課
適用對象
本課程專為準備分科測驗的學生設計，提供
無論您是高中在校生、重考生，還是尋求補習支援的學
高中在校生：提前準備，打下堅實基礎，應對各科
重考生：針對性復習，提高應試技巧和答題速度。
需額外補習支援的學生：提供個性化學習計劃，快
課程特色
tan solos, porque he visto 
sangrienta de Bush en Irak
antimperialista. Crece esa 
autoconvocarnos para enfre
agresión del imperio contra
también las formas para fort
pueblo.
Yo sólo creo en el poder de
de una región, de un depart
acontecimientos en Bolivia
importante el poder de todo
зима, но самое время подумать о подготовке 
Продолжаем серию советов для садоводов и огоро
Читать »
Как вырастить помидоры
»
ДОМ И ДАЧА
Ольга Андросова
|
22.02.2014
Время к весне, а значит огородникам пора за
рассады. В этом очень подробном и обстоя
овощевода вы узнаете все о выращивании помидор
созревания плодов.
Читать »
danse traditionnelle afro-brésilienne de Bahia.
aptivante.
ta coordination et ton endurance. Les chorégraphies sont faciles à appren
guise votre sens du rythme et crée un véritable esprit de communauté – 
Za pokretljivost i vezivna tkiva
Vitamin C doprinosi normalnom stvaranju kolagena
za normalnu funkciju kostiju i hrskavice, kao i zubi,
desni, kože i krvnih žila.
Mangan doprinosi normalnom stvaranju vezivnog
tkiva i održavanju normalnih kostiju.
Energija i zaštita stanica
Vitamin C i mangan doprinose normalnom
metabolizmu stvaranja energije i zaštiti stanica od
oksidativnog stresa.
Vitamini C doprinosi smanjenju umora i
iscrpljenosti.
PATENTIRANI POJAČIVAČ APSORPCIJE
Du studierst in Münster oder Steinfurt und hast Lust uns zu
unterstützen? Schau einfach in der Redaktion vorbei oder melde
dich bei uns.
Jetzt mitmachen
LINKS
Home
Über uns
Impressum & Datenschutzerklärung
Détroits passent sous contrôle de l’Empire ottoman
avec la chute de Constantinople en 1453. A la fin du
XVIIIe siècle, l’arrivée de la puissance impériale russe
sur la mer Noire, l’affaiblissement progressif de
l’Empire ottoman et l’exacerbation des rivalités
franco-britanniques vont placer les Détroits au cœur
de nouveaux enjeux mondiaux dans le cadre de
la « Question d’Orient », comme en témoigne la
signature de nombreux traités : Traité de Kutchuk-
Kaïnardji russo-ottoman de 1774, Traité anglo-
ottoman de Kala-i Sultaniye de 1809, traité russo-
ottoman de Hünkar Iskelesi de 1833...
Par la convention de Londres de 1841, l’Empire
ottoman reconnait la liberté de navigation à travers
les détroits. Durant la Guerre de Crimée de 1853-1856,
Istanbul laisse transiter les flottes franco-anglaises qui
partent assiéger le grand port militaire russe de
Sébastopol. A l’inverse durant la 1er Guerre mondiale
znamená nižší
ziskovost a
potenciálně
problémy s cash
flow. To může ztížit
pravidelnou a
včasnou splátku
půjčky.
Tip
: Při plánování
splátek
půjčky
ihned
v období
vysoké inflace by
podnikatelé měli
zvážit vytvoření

* Your task
Print all of the lines above again, character for character, with each line break in the same place.

* Solution to the exercise
課
適用對象
本課程專為準備分科測驗的學生設計，提供
無論您是高中在校生、重考生，還是尋求補習支援的學
高中在校生：提前準備，打下堅實基礎，應對各科
重考生：針對性復習，提高應試技巧和答題速度。
需額外補習支援的學生：提供個性化學習計劃，快
課程特色
tan solos, porque he visto 
sangrienta de Bush en Irak
antimperialista. Crece esa 
autoconvocarnos para enfre
agresión del imperio contra
también las formas para fort
pueblo.
Yo sólo creo en el poder de
de una región, de un depart
acontecimientos en Bolivia
importante el poder de todo
зима, но самое время подумать о подготовке 
Продолжаем серию советов для садоводов и огоро
Читать »
Как вырастить помидоры
»
ДОМ И ДАЧА
Ольга Андросова
|
22.02.2014
Время к весне, а значит огородникам пора за
рассады. В этом очень подробном и обстоя
овощевода вы узнаете все о выращивании помидор
созревания плодов.
Читать »
danse traditionnelle afro-brésilienne de Bahia.
aptivante.
ta coordination et ton endurance. Les chorégraphies sont faciles à appren
guise votre sens du rythme et crée un véritable esprit de communauté – 
Za pokretljivost i vezivna tkiva
Vitamin C doprinosi normalnom stvaranju kolagena
za normalnu funkciju kostiju i hrskavice, kao i zubi,
desni, kože i krvnih žila.
Mangan doprinosi normalnom stvaranju vezivnog
tkiva i održavanju normalnih kostiju.
Energija i zaštita stanica
Vitamin C i mangan doprinose normalnom
metabolizmu stvaranja energije i zaštiti stanica od
oksidativnog stresa.
Vitamini C doprinosi smanjenju umora i
iscrpljenosti.
PATENTIRANI POJAČIVAČ APSORPCIJE
Du studierst in Münster oder Steinfurt und hast Lust uns zu
unterstützen? Schau einfach in der Redaktion vorbei oder melde
dich bei uns.
Jetzt mitmachen
LINKS
Home
Über uns
Impressum & Datenschutzerklärung
Détroits passent sous contrôle de l’Empire ottoman
avec la chute de Constantinople en 1453. A la fin du
XVIIIe siècle, l’arrivée de la puissance impériale russe
sur la mer Noire, l’affaiblissement progressif de
l’Empire ottoman et l’exacerbation des rivalités
franco-britanniques vont placer les Détroits au cœur
de nouveaux enjeux mondiaux dans le cadre de
la « Question d’Orient », comme en témoigne la
signature de nombreux traités : Traité de Kutchuk-
Kaïnardji russo-ottoman de 1774, Traité anglo-
ottoman de Kala-i Sultaniye de 1809, traité russo-
ottoman de Hünkar Iskelesi de 1833...
Par la convention de Londres de 1841, l’Empire
ottoman reconnait la liberté de navigation à travers
les détroits. Durant la Guerre de Crimée de 1853-1856,
Istanbul laisse transiter les flottes franco-anglaises qui
partent assiéger le grand port militaire russe de
Sébastopol. A l’inverse durant la 1er Guerre mondiale
znamená nižší
ziskovost a
potenciálně
problémy s cash
flow. To může ztížit
pravidelnou a
včasnou splátku
půjčky.
Tip
: Při plánování
splátek
půjčky
ihned
v období
vysoké inflace by
podnikatelé měli
zvážit vytvoření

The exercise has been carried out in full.